Штаб протестного гражданского движения «Свободная зона», пустовавший вот уже неделю по причине отсутствия каких-либо мероприятий и отключения коммунальных услуг за неуплату (даже туалет не работал), в одночасье наполнился галдящим народом. Вскоре прибыл лидер Игнат Кабуров с лысой подругой декадентского вида и гневно сказал:
– Как вы работаете, господа? Город поднялся, мы должны быть впереди, а нас нет вообще! Кстати, в чем там дело?
– Парня несут, которого сбил сын Шелкунова! В Кремль. Чтобы Шелкунов вышел и покаялся! – доложил верный помощник Кабурова Витя Мухин, любивший в детстве рисовать карты островов и кладов, закапывать их, обернув в целлофан, потом случайно находить и подбивать друзей на приключенческие поиски. Однажды они две недели строили в сарае парусный фрегат, но пожар помешал продвинуть дело дальше, хотя успели спасти из огня фальшкиль, фортимберсы, носовой дейдвуд, кильсон, форштевень, греп, княвдигед, лисель-индигед, бимсы, пиллерсы, ахтерштевень, бархоуты (не все); потом это все растащили местные пацаны.
– Ага, дождутся! Выйдет Шелкунов и на колени встанет! – иронично отреагировал Кабуров.
– Не Шелкунова сын сбил, а Викентьева, министра, дочь, – поправил кто-то. – И не парня несут, а пенсионера. Несут хоронить, там ритуальные автобусы были, а люди присоединились, подумали, что демонстрация.
– Неважно, – сказал Кабуров. – Мы должны это использовать. Предложения?
– Время неудачное, – вздохнул один из соратников. – Одни выборы прошли, другие еще не скоро. И больших политических событий не было. И президент с премьером ничего такого не говорили, чтобы протестовать. И указов никаких не было. Мертвый сезон.
Все молча согласились. Действительно, разгар лета, людям не до политики и вообще ни до чего, многие в отпуске, на дачах, по Москве даже можно стало ездить без пробок, то есть не совсем без пробок, конечно, но и не так, чтобы за час преодолевать километр Третьего или Садового кольца.
– Думайте, думайте, – призывал Кабуров, который уже сам все придумал, но медлил, чтобы, когда все обнаружат свою несостоятельность, блеснуть лидерским умом.
Его подруга Гжела (псевдоним, настоящее имя Галя) села на подоконник с ногами, боком ко всем, помня, что она в профиль похожа на Анну Ахматову, и сказала:
– Все просто. Выйти с лозунгом: «Надоело!»

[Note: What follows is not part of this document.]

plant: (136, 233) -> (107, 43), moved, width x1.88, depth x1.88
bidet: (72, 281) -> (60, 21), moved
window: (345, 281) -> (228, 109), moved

– Что надоело? – спросил Игнат.
– Все надоело. И это ведь правда. Всем все давно уже надоело.
Политолог Холмский, человек в очках и с суетой неугомонной мысли в бегающих глазах, горячо возразил:
– Технология протестных лозунгов устарела. Люди хотят позитива. Они идут за позитивом.
– Они сидят дома и лениво смотрят, как позитив идет сам по себе, – не согласилась Гжела.
Вспыхнул спор. Одни были за протестные лозунги, другие за позитив.
Кабуров поднял руку. Все умолкли.
– Хватит нам уже доказывать, что власть преступна, она и так это знает, – сказал он, как отрезал. – Хватит доказывать, что мы единственные поборники свободы, это тоже всем известно, – сказал он. – Хватит твердить про масло масляное, водяную воду, огненный огонь. Очевидность – враг политики, – сказал он. – Сила власти не в том, что она делает и о чем она говорит, – сказал он. – Сила власти в том, чего она не делает, невзирая на необходимость, и о чем не говорит, невзирая на запросы. Таинственность – вот в чем сила. Никто точно не знает, чего именно хочет власть, поэтому все растеряны и деморализованы.